El Curso no dice: “Haz cosas correctas y serás feliz”.
Dice algo mucho más sutil: La felicidad y la función son una, cuando se viven desde la misma Fuente.
Y aquí está el punto clave: puedes estar haciendo “lo correcto”, pero desde el lugar equivocado en la mente.
Cuando la forma es correcta… pero el propósito no.
A veces:
- Ayudas… pero necesitas reconocimiento.
- Perdonas… pero esperas que el otro cambie.
- Das… pero buscas sentirte valioso.
- Practicas… pero quieres resultados.
Externamente, todo parece alineado.
Internamente, aún hay una pequeña negociación.
Y esa pequeña condición es suficiente para que la paz no sea estable.
La trampa más sutil.
No es el ego “evidente” el que más confunde, es el ego espiritual.
Ese que dice:
👉 “Estoy haciendo lo que debo”.
👉 “Estoy en el camino”.
👉 “Estoy cumpliendo mi función”.
Pero en el fondo… sigue buscando una recompensa.
Entonces… ¿Qué está ocurriendo?
No es que estés fallando.
Es que aún hay una parte de la mente que cree que la felicidad es el resultado de lo que haces. Y no el reflejo de desde dónde lo haces.
El giro real.
La función no es lo que haces. Es el propósito con el que miras.
Y ese propósito es uno solo: perdonar, ver sin ataque y dejar de sostener la separación.
Cuando eso ocurre, aunque sea por un instante, la felicidad aparece sin esfuerzo. No como premio. Sino como consecuencia natural.
Una práctica muy honesta:
La próxima vez que sientas: “Estoy haciendo todo bien… pero no estoy en paz”.
No cambies lo que haces.
Detente un momento y pregúntate: “¿Estoy esperando algo a cambio, aunque sea muy sutil?”

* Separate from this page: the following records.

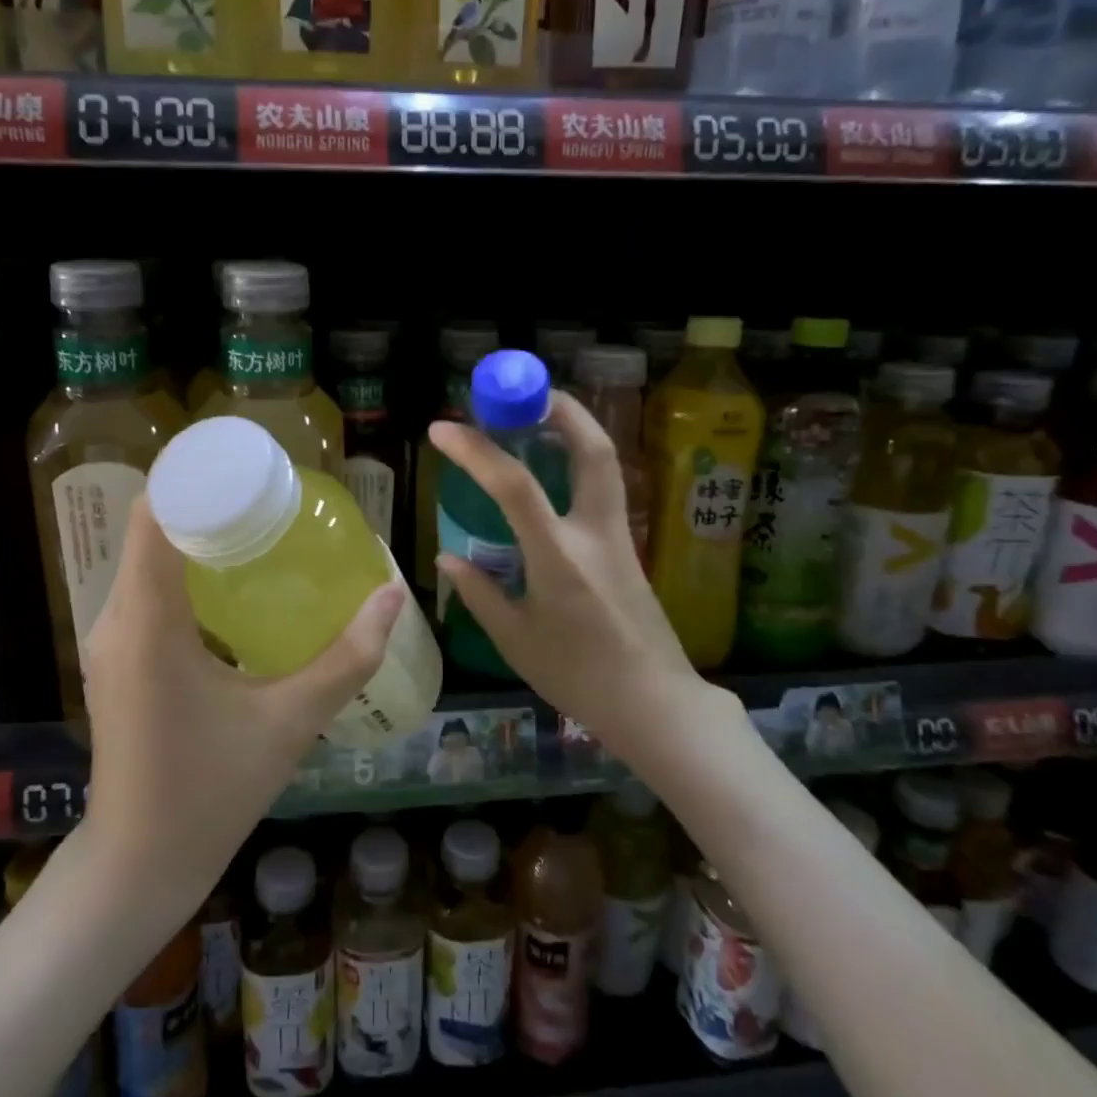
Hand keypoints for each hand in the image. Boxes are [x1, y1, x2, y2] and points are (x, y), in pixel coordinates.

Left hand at [80, 497, 404, 913]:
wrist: (139, 864)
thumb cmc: (211, 792)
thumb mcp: (290, 721)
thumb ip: (347, 657)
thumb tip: (392, 595)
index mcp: (147, 622)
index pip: (154, 515)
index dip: (195, 478)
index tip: (249, 466)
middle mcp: (115, 619)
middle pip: (152, 529)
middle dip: (210, 504)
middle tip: (273, 499)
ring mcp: (108, 640)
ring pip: (148, 559)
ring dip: (198, 537)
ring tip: (260, 532)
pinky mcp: (115, 659)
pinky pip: (146, 590)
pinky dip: (185, 571)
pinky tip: (233, 587)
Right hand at [430, 393, 730, 767]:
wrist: (654, 703)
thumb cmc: (578, 676)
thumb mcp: (516, 639)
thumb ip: (479, 592)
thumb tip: (449, 557)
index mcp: (559, 557)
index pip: (515, 485)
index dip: (476, 450)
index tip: (441, 429)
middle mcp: (595, 533)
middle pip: (593, 450)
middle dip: (561, 409)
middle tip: (524, 393)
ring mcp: (619, 537)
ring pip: (605, 464)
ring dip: (575, 429)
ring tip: (538, 419)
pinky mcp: (629, 547)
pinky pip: (603, 489)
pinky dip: (578, 463)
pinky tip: (554, 473)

Y luego: “¿Puedo hacer esto sin necesidad de obtener nada?”
Sin exigirte. Sin forzarte. Solo mirando con honestidad.
Clave de integración:
No es que no estés cumpliendo tu función, es que quizá aún la estás utilizando para obtener algo.
✨ Cierre:
Hoy puedes soltar una carga muy silenciosa: la idea de que tienes que “hacerlo bien” para sentirte en paz.
Y abrirte a algo mucho más simple: la paz no viene después de cumplir tu función. La paz es lo que aparece cuando dejas de usarla como medio.
Y en ese instante… sin esfuerzo… la felicidad deja de ser una meta. Y se vuelve tu estado natural.